Task item
Recast as a numbered list everything in the data from the line containing "With respect to the" down to the line containing "The advertisement poster is", leaving out blank lines.

┌─ Records shown

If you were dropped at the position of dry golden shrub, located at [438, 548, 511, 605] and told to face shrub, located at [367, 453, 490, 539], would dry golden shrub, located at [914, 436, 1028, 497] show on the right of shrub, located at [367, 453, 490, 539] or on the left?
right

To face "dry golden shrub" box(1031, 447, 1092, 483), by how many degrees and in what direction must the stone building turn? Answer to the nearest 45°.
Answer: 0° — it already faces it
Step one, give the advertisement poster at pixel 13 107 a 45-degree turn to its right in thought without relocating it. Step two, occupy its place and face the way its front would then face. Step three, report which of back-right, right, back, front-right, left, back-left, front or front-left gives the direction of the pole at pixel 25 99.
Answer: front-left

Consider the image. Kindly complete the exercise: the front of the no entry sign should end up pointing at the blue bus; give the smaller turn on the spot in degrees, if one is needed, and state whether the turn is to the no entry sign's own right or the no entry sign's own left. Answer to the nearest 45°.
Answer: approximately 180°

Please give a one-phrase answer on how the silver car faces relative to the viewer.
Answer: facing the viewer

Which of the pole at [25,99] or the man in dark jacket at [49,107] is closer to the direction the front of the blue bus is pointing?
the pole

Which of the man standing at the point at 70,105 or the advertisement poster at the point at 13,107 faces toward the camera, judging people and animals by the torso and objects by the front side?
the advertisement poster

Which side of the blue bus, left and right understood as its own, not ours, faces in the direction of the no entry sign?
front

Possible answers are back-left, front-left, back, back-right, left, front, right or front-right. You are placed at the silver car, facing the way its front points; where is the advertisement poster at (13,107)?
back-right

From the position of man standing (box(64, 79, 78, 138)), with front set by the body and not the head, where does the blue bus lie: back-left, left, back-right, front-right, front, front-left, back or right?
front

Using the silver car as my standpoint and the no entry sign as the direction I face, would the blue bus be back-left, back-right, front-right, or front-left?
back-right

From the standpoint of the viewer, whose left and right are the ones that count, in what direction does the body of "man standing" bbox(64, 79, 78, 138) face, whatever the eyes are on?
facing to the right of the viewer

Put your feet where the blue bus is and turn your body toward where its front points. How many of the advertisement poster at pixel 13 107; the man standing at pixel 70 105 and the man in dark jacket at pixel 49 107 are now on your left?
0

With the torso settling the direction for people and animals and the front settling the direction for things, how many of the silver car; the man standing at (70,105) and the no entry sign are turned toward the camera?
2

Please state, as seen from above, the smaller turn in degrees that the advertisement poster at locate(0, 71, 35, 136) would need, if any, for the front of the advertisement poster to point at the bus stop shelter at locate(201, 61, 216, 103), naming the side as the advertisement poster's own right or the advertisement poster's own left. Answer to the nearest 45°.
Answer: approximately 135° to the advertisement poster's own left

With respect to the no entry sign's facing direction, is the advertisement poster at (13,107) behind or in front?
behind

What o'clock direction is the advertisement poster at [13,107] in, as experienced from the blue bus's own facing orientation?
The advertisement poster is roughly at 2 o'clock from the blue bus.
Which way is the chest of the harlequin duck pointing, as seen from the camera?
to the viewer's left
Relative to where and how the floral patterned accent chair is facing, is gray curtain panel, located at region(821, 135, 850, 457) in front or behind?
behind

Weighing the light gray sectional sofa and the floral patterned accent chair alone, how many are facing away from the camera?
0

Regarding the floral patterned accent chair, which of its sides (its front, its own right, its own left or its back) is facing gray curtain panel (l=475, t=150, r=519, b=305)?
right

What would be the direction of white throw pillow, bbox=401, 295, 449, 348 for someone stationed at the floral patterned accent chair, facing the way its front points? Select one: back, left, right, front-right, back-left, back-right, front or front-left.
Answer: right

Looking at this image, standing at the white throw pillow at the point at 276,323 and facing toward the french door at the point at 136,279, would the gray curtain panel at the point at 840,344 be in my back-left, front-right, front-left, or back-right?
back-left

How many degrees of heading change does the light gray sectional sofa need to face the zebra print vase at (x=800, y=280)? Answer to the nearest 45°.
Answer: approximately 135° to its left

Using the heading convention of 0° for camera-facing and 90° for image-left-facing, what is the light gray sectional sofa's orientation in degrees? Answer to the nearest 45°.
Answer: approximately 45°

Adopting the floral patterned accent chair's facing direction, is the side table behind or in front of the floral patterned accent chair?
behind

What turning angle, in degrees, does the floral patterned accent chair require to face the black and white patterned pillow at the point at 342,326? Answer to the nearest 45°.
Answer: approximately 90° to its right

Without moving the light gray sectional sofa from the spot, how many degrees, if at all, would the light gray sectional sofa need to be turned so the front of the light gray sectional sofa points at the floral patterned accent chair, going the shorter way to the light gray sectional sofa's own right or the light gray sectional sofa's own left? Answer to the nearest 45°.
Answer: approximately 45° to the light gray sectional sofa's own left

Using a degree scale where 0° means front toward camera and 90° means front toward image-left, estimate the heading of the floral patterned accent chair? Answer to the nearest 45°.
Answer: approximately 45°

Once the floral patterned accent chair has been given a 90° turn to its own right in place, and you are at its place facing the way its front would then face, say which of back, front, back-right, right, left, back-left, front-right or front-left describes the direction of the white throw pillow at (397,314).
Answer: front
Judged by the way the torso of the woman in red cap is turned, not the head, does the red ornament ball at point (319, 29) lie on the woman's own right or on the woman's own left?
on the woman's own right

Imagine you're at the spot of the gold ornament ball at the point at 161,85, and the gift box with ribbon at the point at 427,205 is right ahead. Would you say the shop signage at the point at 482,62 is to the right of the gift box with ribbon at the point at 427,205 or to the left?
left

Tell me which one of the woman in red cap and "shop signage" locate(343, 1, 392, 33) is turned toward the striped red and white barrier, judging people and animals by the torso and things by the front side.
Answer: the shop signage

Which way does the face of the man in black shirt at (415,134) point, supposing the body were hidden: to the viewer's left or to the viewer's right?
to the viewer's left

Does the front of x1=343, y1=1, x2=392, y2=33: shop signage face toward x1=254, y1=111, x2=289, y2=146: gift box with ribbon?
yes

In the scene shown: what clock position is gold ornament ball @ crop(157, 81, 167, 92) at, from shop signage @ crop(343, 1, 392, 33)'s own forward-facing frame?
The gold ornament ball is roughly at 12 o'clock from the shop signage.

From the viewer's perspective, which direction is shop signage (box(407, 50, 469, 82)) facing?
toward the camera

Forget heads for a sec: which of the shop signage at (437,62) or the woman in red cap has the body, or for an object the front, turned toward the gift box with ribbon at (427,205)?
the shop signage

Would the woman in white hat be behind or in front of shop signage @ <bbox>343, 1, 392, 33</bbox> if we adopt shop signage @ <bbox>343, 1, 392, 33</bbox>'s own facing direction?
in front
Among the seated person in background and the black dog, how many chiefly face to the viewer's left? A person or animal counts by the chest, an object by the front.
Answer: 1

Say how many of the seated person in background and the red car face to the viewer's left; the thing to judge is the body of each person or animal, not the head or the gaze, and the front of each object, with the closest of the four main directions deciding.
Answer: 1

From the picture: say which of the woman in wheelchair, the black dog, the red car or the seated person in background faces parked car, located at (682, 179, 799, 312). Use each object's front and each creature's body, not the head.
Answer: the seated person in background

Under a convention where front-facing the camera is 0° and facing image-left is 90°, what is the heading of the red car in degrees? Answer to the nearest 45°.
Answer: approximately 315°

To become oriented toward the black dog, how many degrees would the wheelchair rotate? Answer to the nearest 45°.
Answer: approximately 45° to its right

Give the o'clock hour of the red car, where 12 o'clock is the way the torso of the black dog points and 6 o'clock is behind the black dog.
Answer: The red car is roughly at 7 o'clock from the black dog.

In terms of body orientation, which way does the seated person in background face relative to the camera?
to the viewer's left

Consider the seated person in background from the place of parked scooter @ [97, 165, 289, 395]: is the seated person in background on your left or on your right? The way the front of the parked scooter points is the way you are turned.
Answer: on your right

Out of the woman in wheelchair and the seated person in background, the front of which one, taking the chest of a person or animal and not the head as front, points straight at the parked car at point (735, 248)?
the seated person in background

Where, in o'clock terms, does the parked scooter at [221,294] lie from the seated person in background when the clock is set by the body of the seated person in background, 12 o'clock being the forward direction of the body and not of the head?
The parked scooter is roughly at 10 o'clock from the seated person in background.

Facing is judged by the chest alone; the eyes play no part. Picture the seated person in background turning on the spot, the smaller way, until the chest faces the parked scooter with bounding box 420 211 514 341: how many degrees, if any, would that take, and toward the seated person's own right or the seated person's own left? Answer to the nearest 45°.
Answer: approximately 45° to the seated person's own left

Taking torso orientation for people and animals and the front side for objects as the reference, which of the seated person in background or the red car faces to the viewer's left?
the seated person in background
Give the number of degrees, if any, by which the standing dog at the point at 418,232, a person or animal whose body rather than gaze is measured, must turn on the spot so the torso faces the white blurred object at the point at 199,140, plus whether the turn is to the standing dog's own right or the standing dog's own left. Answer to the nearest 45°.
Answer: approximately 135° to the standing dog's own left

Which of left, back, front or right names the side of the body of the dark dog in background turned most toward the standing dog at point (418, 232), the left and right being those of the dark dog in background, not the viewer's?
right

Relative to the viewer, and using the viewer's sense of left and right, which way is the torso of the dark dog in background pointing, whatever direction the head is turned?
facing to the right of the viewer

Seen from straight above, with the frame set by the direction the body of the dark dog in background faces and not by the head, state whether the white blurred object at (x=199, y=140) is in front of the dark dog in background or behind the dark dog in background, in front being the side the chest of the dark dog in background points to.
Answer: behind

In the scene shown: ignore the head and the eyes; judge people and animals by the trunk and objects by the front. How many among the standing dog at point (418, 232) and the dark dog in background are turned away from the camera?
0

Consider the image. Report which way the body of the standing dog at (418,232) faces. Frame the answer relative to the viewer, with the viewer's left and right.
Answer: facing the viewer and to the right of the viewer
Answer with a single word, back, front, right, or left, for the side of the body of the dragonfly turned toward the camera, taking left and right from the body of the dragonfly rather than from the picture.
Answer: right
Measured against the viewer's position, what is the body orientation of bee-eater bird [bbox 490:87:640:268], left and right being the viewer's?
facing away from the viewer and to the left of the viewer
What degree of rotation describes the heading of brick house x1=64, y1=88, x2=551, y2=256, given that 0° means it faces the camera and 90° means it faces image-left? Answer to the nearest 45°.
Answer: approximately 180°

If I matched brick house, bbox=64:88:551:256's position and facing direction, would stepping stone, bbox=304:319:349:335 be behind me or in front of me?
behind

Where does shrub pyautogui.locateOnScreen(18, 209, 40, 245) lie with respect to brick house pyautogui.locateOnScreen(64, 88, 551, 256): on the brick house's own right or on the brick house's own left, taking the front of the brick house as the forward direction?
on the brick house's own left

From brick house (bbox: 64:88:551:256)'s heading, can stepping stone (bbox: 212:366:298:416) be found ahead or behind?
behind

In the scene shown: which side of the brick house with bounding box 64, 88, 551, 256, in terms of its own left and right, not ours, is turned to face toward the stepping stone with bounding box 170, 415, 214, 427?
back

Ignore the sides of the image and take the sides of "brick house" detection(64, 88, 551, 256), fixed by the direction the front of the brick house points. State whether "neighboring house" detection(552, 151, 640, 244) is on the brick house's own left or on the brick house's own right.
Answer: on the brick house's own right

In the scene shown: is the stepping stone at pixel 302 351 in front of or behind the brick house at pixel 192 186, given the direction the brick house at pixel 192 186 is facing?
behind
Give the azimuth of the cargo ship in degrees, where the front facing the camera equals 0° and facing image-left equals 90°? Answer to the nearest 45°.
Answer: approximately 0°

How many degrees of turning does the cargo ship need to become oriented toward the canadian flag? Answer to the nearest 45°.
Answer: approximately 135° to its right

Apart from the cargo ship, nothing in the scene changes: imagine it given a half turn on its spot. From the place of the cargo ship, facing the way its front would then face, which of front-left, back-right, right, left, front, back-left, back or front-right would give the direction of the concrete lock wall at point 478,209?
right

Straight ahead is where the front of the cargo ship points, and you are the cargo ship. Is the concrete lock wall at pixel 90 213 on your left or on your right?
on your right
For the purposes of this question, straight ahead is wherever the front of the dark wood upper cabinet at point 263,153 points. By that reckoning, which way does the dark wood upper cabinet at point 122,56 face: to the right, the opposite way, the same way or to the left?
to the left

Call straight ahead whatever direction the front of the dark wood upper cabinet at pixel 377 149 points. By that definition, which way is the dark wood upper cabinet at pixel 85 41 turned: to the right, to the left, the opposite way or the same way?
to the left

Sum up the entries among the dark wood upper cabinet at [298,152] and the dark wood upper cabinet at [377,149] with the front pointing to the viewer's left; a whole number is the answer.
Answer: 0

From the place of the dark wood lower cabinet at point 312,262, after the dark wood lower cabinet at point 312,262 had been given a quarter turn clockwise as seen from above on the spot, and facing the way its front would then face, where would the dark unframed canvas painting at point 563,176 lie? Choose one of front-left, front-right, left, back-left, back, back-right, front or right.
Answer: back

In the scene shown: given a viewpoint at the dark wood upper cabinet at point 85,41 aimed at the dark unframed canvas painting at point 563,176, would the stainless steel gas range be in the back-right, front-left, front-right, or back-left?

└─

Written answer
1. With respect to the no entry sign's facing direction, is the advertisement poster at (13,107) behind or in front?
2. behind
3. What o'clock direction is the advertisement poster at [13,107] in, as experienced from the blue bus's own facing orientation?
4. The advertisement poster is roughly at 2 o'clock from the blue bus.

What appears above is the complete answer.